After the Women’s March on Washington organizers rejected the group’s request to sponsor the event in January due to their pro-life stance, Rehumanize International (RI) was faced with another rejection on Wednesday due to their stance on abortion being incompatible with the values of the 10 organizers of the Pittsburgh March Against the War scheduled for July 1st.
Two days after the organizers, who call themselves the Peace Roundtable, decided to rescind RI’s sponsorship of the March Against the War, the Women’s March to Ban the Bomb also rejected RI’s request for sponsorship.
“Given that our committee’s fundamental agreement that [abortion] is an essential part of a woman’s rights agenda, we are unable to accept RI’s sponsorship on June 17th,” Allison Pytlak of Women’s International League for Peace & Freedom (WILPF) said to RI.
The group was refunded the $500 donation they made as a sponsor.
“This seems to be a theme,” CJ Williams, the RI Director of Outreach & Education said in the press release. “These other organizations working passionately to end violence against vulnerable human beings divide their power, reject support, and exclude us because we apply the principles of nonviolence consistently.”
RI’s Executive Director Aimee Murphy told The Pitt Maverick that while they’ve faced rejection as possible sponsors, they will still continue to attend anti-war marches as long as they’re able to.
“Our voice as a Consistent Life Ethic organization is especially needed and valuable in this day and age, when polarization is the norm, and violence is permitted to remain entrenched in our culture,” Murphy said.

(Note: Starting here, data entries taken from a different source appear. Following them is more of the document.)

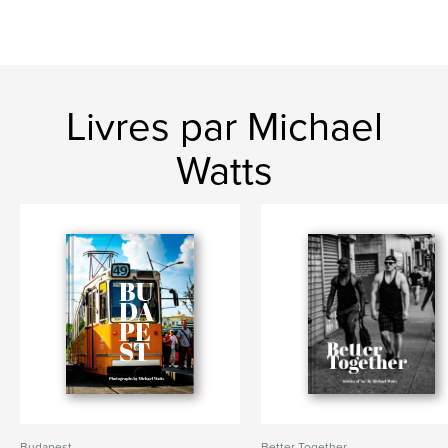
Livres par Michael
Watts
Budapest
Better Together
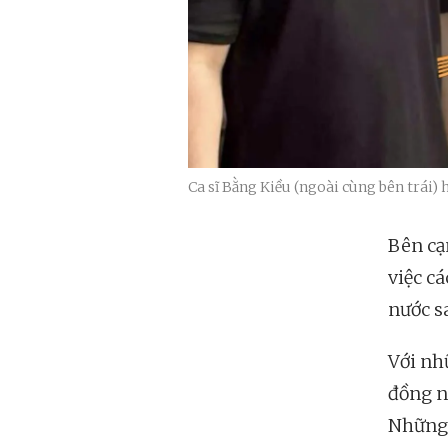
Ca sĩ Bằng Kiều (ngoài cùng bên trái) 
Bên cạ
việc cá
nước s
Với nh
đồng n
Những 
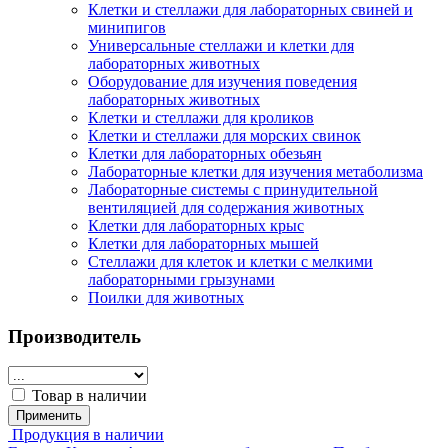
Клетки и стеллажи для лабораторных свиней и
минипигов
Универсальные стеллажи и клетки для
лабораторных животных
Оборудование для изучения поведения
лабораторных животных
Клетки и стеллажи для кроликов
Клетки и стеллажи для морских свинок
Клетки для лабораторных обезьян
Лабораторные клетки для изучения метаболизма
Лабораторные системы с принудительной
вентиляцией для содержания животных
Клетки для лабораторных крыс
Клетки для лабораторных мышей
Стеллажи для клеток и клетки с мелкими
лабораторными грызунами
Поилки для животных
Производитель
Товар в наличии
Применить
Продукция в наличии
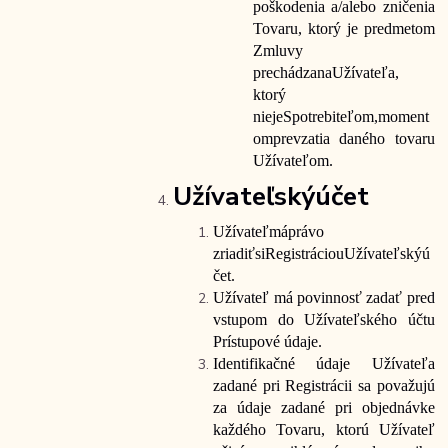
poškodenia a/alebo zničenia
Tovaru, ktorý je predmetom
Zmluvy
prechádza
na
Užívateľa,
ktorý
nie
je
Spotrebiteľom,
moment
om
prevzatia daného tovaru
Užívateľom.
Užívateľský
účet
Užívateľ
má
právo
zriadiť
si
Registráciou
Užívateľský
ú
čet.
Užívateľ má povinnosť zadať pred
vstupom do Užívateľského účtu
Prístupové
údaje.
Identifikačné údaje Užívateľa
zadané pri Registrácii sa považujú
za údaje zadané pri objednávke
každého Tovaru, ktorú Užívateľ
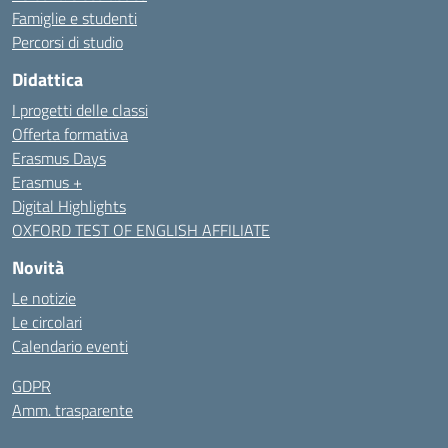
Famiglie e studenti
Percorsi di studio
Didattica
I progetti delle classi
Offerta formativa
Erasmus Days
Erasmus +
Digital Highlights
OXFORD TEST OF ENGLISH AFFILIATE
Novità
Le notizie
Le circolari
Calendario eventi
GDPR
Amm. trasparente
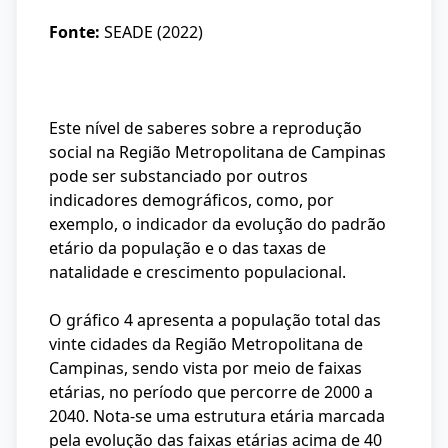
Fonte:
SEADE (2022)
Este nível de saberes sobre a reprodução
social na Região Metropolitana de Campinas
pode ser substanciado por outros
indicadores demográficos, como, por
exemplo, o indicador da evolução do padrão
etário da população e o das taxas de
natalidade e crescimento populacional.
O gráfico 4 apresenta a população total das
vinte cidades da Região Metropolitana de
Campinas, sendo vista por meio de faixas
etárias, no período que percorre de 2000 a
2040. Nota-se uma estrutura etária marcada
pela evolução das faixas etárias acima de 40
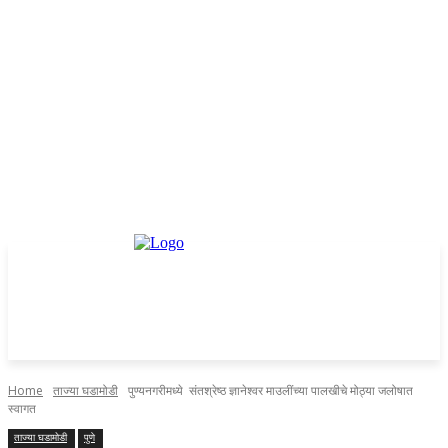
Home
ताज्या घडामोडी
पुण्यनगरीमध्ये संतश्रेष्ठ ज्ञानेश्वर माउलींच्या पालखीचे मोठ्या जलोषात
स्वागत
ताज्या घडामोडी
पुणे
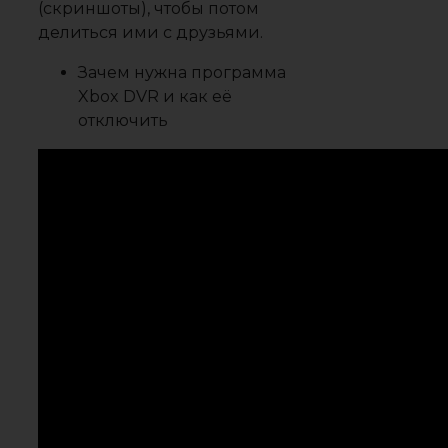
(скриншоты), чтобы потом
делиться ими с друзьями.
Зачем нужна программа
Xbox DVR и как её
отключить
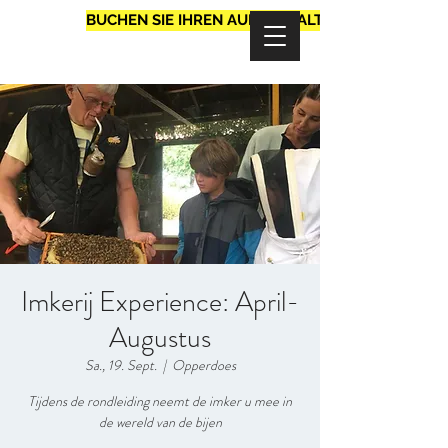
BUCHEN SIE IHREN AUFENTHALT
Imkerij Experience: April-
Augustus
Sa., 19. Sept.
  |  
Opperdoes
Tijdens de rondleiding neemt de imker u mee in
de wereld van de bijen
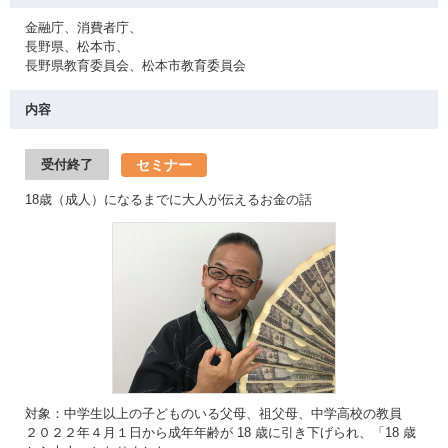
金融庁、消費者庁、
長野県、松本市、
長野県教育委員会、松本市教育委員会
内容
セミナー
受付終了
18歳（成人）になるまでに大人が伝えるお金の話
対象：中学生以上の子どものいる父母、祖父母、中学高校の教員
２０２２年４月１日から成年年齢が 18 歳に引き下げられ、「18 歳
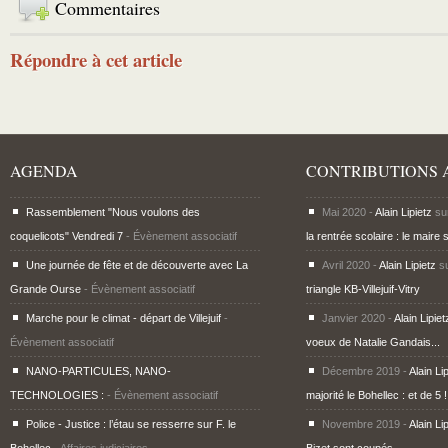
Commentaires
Répondre à cet article
AGENDA
CONTRIBUTIONS 
Rassemblement "Nous voulons des
Mai 2020 -
Alain Lipietz
su
coquelicots" Vendredi 7
- Évènement associatif
la rentrée scolaire : le maire 
Une journée de fête et de découverte avec La
Avril 2020 -
Alain Lipietz
s
Grande Ourse
- Évènement associatif
triangle KB-Villejuif-Vitry
Marche pour le climat - départ de Villejuif
-
Janvier 2020 -
Alain Lipiet
Évènement associatif
voeux de Natalie Gandais...
NANO-PARTICULES, NANO-
Décembre 2019 -
Alain Li
TECHNOLOGIES :
- Évènement associatif
majorité le Bohellec : et de 5 !
Police - Justice : l’étau se resserre sur F. le
Novembre 2019 -
Alain Li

Rosemary Geraghty, RI’s social media director, told The Pitt Maverick that the exclusion of pro-life feminists, such as the ones in RI, from sponsoring women’s marches is “offensive” to the millions of pro-life women across the country.
“It’s really disheartening that feminists have excluded us despite our overlapping beliefs regarding things like nuclear disarmament and war,” Geraghty said. “It’s concerning for the future of the feminist movement and the future of the anti-war movement.”
Murphy said that while RI may be an “uncomfortable ally” to have, they represent the many young people who eschew the partisan divide in favor of more “human centered, consistent, authentic politics.”
“I honestly believe that our witness is the future of the human rights movement, Murphy said. “And hopefully, by our witness, and through dialogue, those who sought to remove us will come to understand how logical, common sense and compassionate our position truly is.”